Hey guys, this is Chris Robertson on for Randy. Thanks for taking our call. Just wanted to ask on the, you know the U.S. China trade war is kind of escalating here in the past week, how do you see the containership market being impacted by no trade deal in 2019 versus a trade deal actually happening within the next few months.

D
Dr. John Coustas
Chief Executive Officer

Well, I think that as far as trade is concerned, I don’t think we will have any changes, because whatever – let's say you source from China, at least you know in the short to medium term will continue to be sourced from there until some kind of other alternative, let’s say places, have been located.

In general, all the other alternatives, I mean most of the other alternatives are also in Asia. So, it's not going to change the actual TEU miles now for that kind of cargo. If of course we were talking about the import substitution from the U.S., then of course that would make a considerable difference, but I don't really think that this would be the case, because the issue of the tariffs, everybody knows, it’s relatively a short-term issue.

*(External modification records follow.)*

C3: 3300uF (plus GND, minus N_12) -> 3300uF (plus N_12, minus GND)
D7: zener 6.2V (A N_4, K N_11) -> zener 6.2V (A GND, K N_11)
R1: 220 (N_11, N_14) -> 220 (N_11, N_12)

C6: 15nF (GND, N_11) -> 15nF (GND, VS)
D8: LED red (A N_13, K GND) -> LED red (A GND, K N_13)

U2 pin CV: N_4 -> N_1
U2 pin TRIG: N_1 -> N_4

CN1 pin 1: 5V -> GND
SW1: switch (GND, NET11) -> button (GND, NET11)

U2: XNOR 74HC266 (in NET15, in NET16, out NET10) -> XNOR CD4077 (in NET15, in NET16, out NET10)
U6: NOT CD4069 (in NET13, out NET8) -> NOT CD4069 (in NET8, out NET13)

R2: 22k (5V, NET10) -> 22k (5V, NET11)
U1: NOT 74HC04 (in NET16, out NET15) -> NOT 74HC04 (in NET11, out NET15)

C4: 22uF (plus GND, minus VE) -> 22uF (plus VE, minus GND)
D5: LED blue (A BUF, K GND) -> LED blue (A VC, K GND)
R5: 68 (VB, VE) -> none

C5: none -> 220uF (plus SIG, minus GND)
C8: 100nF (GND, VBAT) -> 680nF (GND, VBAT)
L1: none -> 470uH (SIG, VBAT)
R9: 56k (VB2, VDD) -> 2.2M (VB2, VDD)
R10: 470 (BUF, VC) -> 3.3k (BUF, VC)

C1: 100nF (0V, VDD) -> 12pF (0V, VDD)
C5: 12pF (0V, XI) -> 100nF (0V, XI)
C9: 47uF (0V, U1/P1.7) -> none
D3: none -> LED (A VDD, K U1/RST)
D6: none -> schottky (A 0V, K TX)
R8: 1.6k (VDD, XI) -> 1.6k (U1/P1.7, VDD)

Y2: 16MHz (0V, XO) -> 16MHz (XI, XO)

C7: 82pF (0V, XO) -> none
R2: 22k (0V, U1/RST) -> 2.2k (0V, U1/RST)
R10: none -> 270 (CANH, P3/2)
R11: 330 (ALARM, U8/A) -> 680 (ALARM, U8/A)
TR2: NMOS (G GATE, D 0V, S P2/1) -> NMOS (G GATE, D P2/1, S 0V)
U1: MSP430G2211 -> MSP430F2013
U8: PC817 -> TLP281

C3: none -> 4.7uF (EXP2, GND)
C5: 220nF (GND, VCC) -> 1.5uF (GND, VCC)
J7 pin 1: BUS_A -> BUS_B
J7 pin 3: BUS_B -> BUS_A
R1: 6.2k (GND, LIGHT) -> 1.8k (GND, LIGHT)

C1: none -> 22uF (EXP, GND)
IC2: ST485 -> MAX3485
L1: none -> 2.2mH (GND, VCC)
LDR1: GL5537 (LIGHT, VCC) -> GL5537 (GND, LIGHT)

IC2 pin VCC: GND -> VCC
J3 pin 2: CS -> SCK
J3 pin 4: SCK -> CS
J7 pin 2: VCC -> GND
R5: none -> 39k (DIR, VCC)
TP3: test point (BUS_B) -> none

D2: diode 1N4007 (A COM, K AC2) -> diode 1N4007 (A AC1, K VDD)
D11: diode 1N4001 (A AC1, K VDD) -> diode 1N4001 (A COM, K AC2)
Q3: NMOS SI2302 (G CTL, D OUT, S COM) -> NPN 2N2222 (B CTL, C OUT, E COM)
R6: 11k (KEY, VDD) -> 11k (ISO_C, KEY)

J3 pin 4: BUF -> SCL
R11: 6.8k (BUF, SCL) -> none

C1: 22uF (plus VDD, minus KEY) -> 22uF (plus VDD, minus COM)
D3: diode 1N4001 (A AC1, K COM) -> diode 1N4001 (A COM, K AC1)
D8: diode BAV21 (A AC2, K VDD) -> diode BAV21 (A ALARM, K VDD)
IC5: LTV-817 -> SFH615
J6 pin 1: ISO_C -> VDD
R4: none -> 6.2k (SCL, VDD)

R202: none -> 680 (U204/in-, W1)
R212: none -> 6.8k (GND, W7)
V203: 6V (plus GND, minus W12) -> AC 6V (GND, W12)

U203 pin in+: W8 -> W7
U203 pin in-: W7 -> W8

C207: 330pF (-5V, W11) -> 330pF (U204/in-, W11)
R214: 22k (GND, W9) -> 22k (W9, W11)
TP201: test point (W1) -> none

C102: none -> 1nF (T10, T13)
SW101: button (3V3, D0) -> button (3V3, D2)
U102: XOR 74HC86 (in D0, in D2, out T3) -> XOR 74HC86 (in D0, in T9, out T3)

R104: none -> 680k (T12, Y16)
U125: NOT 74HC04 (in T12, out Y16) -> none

We took a short term may be one year until let’s say trade concerns have been resolved. But this is not really – no one is going to invest in the U.S. to produce things that at presently manufactured in China. So I don't think we're going to have anything else other than let's say some kind of psychological issues that might reflect demand, but not the actual let’s say traffic.

C
Chris Robertson
Jefferies

Fine, that’s fair. I guess looking at the reverse split, can you give us some insight how you came to the 1:14 number and not 1:10 or 1:20. What was kind of the thinking around the final decision?

D
Dr. John Coustas
Chief Executive Officer

Yeah, we wanted to end up with a double-digit figure because we believe that you know this is much better for the investors and also when we are talking about, let’s say the investor universe, there are investors who would not invest in a single dollar stock and let alone below $1.5 because of the absence of leverage.

C
Chris Robertson
Jefferies

Can you give us any updates on the scrubber installation program in terms of timing, CapEx, and the rate step-up?

D
Dr. John Coustas
Chief Executive Officer

Well, we have completed, as we said, the first installation. The other installations will happen in Q3 practicality from August/September onwards on all the other vessels. The CapEx is going to be – is in the region of around $45 million to $50 million, and it’s going to be derived from internal resources.

C
Chris Robertson
Jefferies

Got you. And then last question for me. So kind of looking at the short-term rates on the 4000 TEU vessels that are currently around 10,000 to 11000 a day. What are you seeing in terms of the one to three year time charter rates and how robust is that market right now?

D
Dr. John Coustas
Chief Executive Officer

Are you talking about the 4000 TEU vessels?

C
Chris Robertson
Jefferies

Yes.

D
Dr. John Coustas
Chief Executive Officer

There is actually little interest in long-term deals. The market as you know, I mean before these vessels, it was something like you know back in May last year these vessels were earning, could be chartered for a year at $12,000 a day. Back in, let's say November/December, the rate dropped to around 8, and now they are hovering let’s say around may be 9, 9.5 for, let's say for a one-year commitment, but there is little interest for longer periods.

C
Chris Robertson
Jefferies

Got you. Alright, thanks for taking my questions. I appreciate the time.

D
Dr. John Coustas
Chief Executive Officer

Okay, thank you.

Operator

[Operator Instructions]. It appears we have no further questions at this time. I would like to turn the call back over to Dr. Coustas for any further comments or closing remarks.

D
Dr. John Coustas
Chief Executive Officer

Okay, thank you. Thank you all for joining this conference and for your continued interest in our story. We look forward to hosting you in our next earning call. Have a nice day!

Operator

Thank you. This concludes today's conference. We would like to thank everyone for their participation. Have a wonderful afternoon!